Ma voisine est indonésienne

Colin Bouchat Journaliste BD

L’immobilité pourrait être la prochaine caractéristique des reportages, documentaires et autres récits de voyage en temps de Covid. Si le nouveau récit d’Emmanuel Lemaire débute avant la pandémie, il se termine en plein dedans. Pour quelqu’un dont la courte carrière en bande dessinée est axée autour du voyage ou des histoires régionalistes, cela pose problème. Mais il contourne la contrainte en faisant venir à lui l’étranger, en l’occurrence une voisine indonésienne. Le petit bout de femme raconte à l’auteur son pays par bribes, au travers de spécialités culinaires, de souvenirs d’enfance ou de sa phobie pour les chatons. Leurs conversations ne durent jamais longtemps: une casserole sur le feu ou une machine à laver terminée fait disparaître la voisine soudainement, laissant son interlocuteur sur sa faim… Wikipédia comblera sa soif de découverte. Mais l’Indonésienne, établie en France depuis quelques années, est aussi exploratrice de son pays d’adoption.
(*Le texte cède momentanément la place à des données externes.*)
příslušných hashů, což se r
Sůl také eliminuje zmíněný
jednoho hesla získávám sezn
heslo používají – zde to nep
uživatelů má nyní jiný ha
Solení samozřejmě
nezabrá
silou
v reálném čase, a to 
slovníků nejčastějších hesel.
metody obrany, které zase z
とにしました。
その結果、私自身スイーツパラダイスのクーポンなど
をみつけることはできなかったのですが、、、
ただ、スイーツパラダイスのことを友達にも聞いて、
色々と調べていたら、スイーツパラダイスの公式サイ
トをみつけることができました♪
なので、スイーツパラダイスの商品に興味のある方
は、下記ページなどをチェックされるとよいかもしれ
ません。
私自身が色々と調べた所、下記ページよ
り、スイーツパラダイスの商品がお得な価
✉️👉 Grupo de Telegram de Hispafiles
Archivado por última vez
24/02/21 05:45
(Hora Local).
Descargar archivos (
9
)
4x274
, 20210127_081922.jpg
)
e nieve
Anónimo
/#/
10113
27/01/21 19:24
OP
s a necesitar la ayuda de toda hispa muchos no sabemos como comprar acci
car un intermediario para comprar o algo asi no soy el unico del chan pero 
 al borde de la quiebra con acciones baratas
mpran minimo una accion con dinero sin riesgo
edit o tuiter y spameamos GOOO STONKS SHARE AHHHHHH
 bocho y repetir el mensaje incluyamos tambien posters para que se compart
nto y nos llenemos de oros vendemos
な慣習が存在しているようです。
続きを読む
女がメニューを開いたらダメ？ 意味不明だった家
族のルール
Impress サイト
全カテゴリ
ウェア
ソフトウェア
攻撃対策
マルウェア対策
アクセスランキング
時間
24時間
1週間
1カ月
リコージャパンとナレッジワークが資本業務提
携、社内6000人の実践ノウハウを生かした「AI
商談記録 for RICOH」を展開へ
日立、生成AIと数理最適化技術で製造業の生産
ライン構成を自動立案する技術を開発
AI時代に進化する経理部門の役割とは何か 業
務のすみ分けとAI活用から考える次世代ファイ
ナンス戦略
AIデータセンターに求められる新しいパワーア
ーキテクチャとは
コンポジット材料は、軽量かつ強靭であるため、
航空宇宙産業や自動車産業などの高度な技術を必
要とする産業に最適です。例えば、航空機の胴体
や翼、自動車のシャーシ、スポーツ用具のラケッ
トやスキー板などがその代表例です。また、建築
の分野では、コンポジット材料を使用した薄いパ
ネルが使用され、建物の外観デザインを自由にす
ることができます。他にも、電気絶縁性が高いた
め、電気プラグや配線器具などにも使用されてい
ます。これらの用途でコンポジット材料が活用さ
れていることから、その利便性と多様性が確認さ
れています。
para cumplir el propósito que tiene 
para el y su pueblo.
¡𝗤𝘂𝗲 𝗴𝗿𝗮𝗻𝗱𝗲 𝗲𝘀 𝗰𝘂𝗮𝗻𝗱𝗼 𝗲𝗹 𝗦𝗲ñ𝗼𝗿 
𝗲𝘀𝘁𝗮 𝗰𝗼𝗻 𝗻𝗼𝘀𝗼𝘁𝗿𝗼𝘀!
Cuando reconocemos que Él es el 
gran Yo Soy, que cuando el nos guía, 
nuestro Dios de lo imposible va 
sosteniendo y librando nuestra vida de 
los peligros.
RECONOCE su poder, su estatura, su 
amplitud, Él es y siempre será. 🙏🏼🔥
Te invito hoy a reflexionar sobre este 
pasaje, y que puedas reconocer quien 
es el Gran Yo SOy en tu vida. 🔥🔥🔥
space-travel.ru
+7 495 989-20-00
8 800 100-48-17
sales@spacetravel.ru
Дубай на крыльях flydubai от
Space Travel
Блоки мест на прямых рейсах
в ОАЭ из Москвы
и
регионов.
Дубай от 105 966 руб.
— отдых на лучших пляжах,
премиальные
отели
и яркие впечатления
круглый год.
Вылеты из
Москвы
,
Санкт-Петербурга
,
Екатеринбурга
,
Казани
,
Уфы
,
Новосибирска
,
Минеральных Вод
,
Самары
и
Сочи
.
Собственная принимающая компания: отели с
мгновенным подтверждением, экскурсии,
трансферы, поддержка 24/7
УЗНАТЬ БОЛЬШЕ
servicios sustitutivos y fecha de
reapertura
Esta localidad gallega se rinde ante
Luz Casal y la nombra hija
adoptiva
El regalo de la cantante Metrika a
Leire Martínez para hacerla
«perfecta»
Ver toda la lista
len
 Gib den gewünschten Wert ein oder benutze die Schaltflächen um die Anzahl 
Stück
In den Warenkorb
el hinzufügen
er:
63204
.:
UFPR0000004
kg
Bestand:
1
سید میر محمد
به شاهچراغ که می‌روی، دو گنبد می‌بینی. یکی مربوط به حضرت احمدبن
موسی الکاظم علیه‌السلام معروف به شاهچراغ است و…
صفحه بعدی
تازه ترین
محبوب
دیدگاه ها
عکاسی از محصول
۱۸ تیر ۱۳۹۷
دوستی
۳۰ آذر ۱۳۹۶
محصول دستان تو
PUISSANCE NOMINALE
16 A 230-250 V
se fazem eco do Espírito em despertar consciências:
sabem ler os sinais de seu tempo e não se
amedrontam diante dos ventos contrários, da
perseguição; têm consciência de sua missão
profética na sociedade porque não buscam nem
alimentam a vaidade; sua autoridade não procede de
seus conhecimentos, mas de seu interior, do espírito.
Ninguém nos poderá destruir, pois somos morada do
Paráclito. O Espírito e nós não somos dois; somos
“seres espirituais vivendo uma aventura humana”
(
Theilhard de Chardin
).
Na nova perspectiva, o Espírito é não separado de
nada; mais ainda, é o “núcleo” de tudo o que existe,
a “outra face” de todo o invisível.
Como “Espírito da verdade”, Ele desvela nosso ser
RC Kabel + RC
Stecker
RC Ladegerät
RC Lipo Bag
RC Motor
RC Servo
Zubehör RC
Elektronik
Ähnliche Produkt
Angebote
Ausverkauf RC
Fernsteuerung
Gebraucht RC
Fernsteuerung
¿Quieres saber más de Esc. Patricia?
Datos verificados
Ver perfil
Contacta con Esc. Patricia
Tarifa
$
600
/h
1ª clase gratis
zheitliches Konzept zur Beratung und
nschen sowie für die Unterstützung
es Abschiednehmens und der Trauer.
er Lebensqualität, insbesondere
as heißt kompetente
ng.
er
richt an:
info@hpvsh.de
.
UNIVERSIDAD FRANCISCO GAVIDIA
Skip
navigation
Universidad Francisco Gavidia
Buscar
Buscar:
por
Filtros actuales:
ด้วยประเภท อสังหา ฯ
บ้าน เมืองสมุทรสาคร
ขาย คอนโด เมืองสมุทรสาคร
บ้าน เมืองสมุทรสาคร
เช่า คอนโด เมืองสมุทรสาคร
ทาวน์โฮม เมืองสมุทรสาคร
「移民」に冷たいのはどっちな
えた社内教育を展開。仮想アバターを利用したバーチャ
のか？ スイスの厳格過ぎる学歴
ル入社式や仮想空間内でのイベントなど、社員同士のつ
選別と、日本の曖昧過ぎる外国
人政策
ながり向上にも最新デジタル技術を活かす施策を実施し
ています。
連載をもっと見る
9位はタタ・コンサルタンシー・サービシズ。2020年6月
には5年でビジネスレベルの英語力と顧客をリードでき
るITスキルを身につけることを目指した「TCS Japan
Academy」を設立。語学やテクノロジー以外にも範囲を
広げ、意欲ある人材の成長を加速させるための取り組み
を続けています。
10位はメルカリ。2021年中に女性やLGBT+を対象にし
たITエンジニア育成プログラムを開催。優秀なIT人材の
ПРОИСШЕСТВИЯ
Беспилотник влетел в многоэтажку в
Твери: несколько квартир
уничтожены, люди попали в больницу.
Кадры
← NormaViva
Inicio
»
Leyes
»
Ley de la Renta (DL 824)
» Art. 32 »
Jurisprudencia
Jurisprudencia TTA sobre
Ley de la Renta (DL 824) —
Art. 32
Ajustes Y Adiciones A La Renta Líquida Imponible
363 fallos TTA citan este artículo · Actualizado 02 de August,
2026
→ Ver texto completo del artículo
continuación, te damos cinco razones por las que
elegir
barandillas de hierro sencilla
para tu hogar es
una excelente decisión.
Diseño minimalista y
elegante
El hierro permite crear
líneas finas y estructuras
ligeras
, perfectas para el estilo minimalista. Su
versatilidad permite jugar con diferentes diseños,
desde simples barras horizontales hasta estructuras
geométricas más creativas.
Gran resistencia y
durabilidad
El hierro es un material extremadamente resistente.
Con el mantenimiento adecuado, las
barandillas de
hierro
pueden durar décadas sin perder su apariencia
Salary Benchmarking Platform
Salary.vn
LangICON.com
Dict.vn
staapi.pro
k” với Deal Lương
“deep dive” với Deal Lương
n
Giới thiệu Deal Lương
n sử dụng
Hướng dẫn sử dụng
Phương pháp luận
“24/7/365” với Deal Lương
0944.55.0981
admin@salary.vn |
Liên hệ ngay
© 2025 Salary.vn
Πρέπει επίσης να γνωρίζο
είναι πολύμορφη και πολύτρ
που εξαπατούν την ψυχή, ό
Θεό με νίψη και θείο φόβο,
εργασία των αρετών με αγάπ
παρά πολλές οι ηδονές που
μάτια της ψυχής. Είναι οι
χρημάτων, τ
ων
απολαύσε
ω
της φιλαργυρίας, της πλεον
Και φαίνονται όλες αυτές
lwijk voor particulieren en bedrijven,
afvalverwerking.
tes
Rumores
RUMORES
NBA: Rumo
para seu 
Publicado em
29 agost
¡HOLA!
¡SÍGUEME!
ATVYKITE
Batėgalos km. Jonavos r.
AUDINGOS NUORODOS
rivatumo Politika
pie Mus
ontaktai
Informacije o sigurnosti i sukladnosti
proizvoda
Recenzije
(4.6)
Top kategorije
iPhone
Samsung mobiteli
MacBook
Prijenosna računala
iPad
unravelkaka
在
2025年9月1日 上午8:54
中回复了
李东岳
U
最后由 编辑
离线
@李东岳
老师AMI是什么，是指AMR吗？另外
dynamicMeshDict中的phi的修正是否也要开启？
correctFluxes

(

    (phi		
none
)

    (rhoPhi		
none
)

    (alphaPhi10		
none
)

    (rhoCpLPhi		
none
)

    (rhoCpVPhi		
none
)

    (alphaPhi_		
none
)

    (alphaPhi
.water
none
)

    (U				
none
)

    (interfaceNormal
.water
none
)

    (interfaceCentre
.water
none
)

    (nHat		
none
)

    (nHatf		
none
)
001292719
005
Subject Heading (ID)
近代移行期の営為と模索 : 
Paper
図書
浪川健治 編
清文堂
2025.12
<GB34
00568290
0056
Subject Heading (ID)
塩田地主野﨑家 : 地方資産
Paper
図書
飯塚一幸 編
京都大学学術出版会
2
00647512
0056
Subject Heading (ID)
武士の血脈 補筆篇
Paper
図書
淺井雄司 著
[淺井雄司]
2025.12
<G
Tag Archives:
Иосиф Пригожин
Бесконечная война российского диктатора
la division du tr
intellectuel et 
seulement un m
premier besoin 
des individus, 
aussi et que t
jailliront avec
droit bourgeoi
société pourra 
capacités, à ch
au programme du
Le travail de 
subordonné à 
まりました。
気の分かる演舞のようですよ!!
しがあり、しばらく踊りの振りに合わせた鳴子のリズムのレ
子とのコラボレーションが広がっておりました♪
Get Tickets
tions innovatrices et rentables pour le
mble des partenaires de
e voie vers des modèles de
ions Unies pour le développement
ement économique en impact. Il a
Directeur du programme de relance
Elle passe ses week-ends dans des villes de province, sous des prétextes improbables glanés dans ses lectures. Emmanuel Lemaire n’est pas qu’un raconteur d’histoire, curieux et respectueux des coutumes des autres, c’est également un formidable graphiste. Une longue pratique du dessin sur carnet de croquis exécuté lors de périples divers lui permet de transposer fidèlement sur papier les déambulations de sa voisine dans le milieu urbain. Fils spirituel de Lucien De Roeck (affichiste de l’Expo 58) pour l’architecture et de Frank Pé (période Broussaille) pour les personnages, l’auteur évoque de manière subtile sa rencontre entre deux êtres fort éloignés culturellement mais animés tous deux par une volonté de découvrir et de comprendre l’autre, véritable socle de la tolérance.